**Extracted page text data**
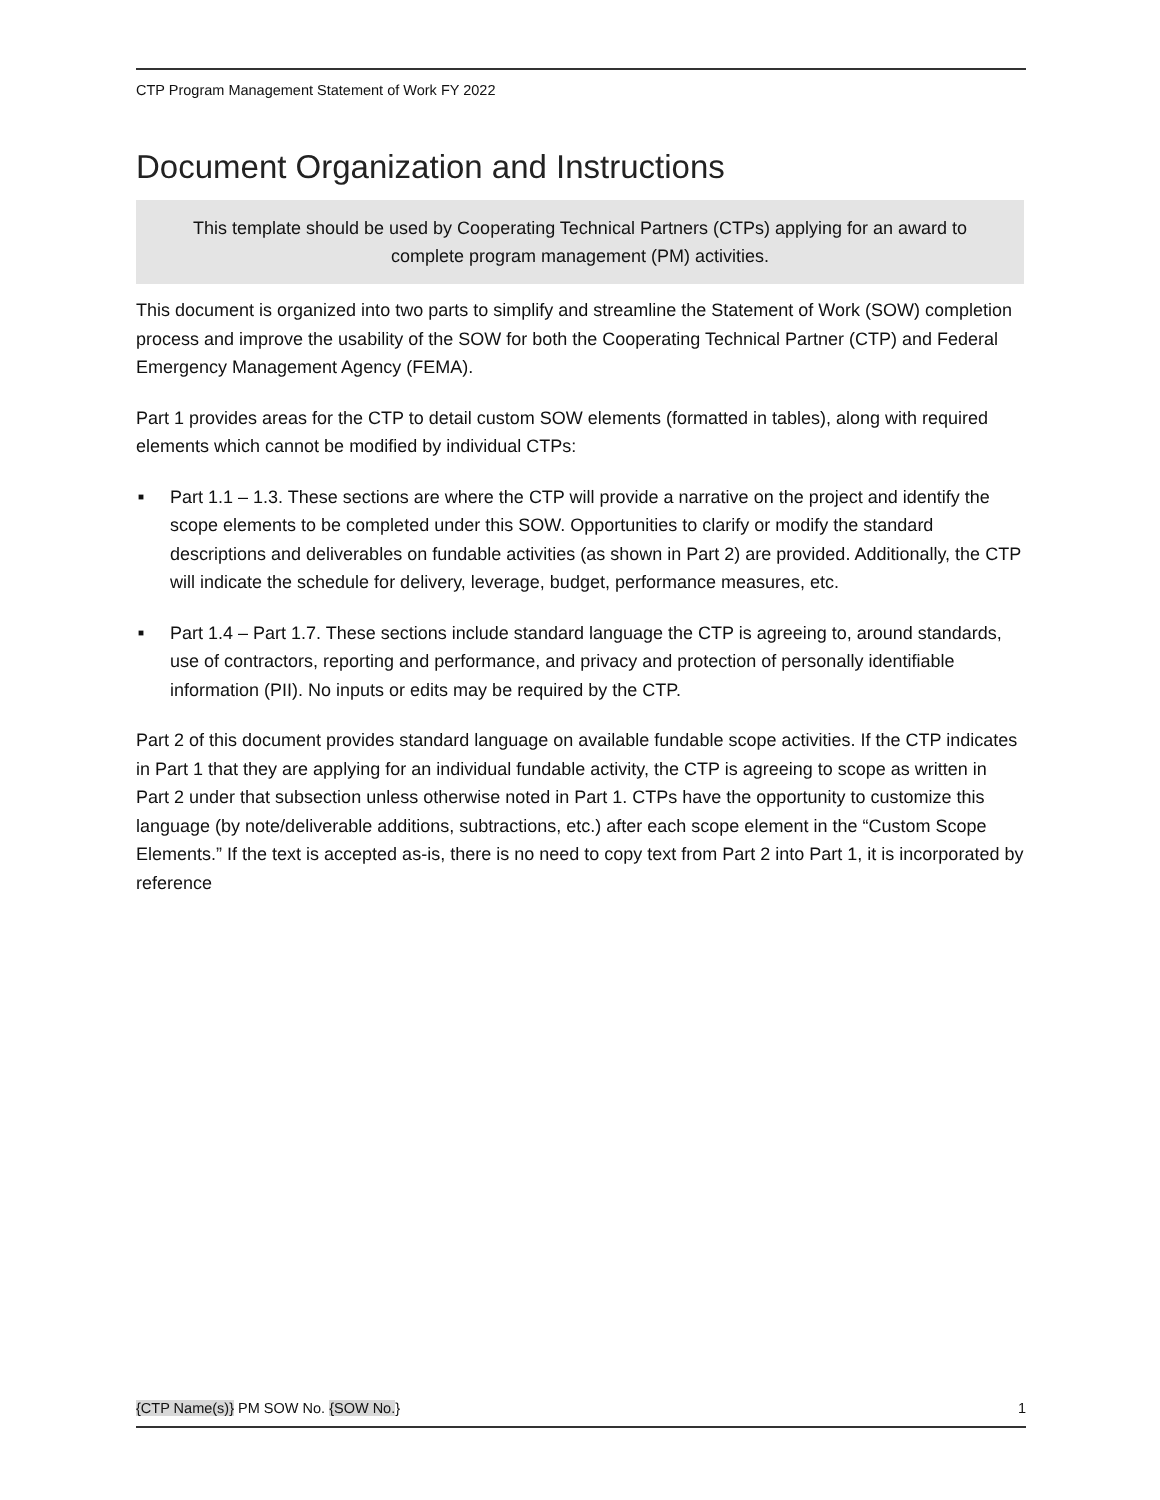CTP Program Management Statement of Work FY 2022
Document Organization and Instructions
This template should be used by Cooperating Technical Partners (CTPs) applying for an award to complete program management (PM) activities.
This document is organized into two parts to simplify and streamline the Statement of Work (SOW) completion process and improve the usability of the SOW for both the Cooperating Technical Partner (CTP) and Federal Emergency Management Agency (FEMA).
Part 1 provides areas for the CTP to detail custom SOW elements (formatted in tables), along with required elements which cannot be modified by individual CTPs:
■ Part 1.1 – 1.3. These sections are where the CTP will provide a narrative on the project and identify the scope elements to be completed under this SOW. Opportunities to clarify or modify the standard descriptions and deliverables on fundable activities (as shown in Part 2) are provided. Additionally, the CTP will indicate the schedule for delivery, leverage, budget, performance measures, etc.
■ Part 1.4 – Part 1.7. These sections include standard language the CTP is agreeing to, around standards, use of contractors, reporting and performance, and privacy and protection of personally identifiable information (PII). No inputs or edits may be required by the CTP.
Part 2 of this document provides standard language on available fundable scope activities. If the CTP indicates in Part 1 that they are applying for an individual fundable activity, the CTP is agreeing to scope as written in Part 2 under that subsection unless otherwise noted in Part 1. CTPs have the opportunity to customize this language (by note/deliverable additions, subtractions, etc.) after each scope element in the “Custom Scope Elements.” If the text is accepted as-is, there is no need to copy text from Part 2 into Part 1, it is incorporated by reference
{CTP Name(s)} PM SOW No. {SOW No.} 1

**ACTION ITEM**
Transcribe the lines above exactly, setting aside any picture among them.

**TASK SOLUTION**
CTP Program Management Statement of Work FY 2022
Document Organization and Instructions
This template should be used by Cooperating Technical Partners (CTPs) applying for an award to complete program management (PM) activities.
This document is organized into two parts to simplify and streamline the Statement of Work (SOW) completion process and improve the usability of the SOW for both the Cooperating Technical Partner (CTP) and Federal Emergency Management Agency (FEMA).
Part 1 provides areas for the CTP to detail custom SOW elements (formatted in tables), along with required elements which cannot be modified by individual CTPs:
■ Part 1.1 – 1.3. These sections are where the CTP will provide a narrative on the project and identify the scope elements to be completed under this SOW. Opportunities to clarify or modify the standard descriptions and deliverables on fundable activities (as shown in Part 2) are provided. Additionally, the CTP will indicate the schedule for delivery, leverage, budget, performance measures, etc.
■ Part 1.4 – Part 1.7. These sections include standard language the CTP is agreeing to, around standards, use of contractors, reporting and performance, and privacy and protection of personally identifiable information (PII). No inputs or edits may be required by the CTP.
Part 2 of this document provides standard language on available fundable scope activities. If the CTP indicates in Part 1 that they are applying for an individual fundable activity, the CTP is agreeing to scope as written in Part 2 under that subsection unless otherwise noted in Part 1. CTPs have the opportunity to customize this language (by note/deliverable additions, subtractions, etc.) after each scope element in the “Custom Scope Elements.” If the text is accepted as-is, there is no need to copy text from Part 2 into Part 1, it is incorporated by reference
{CTP Name(s)} PM SOW No. {SOW No.} 1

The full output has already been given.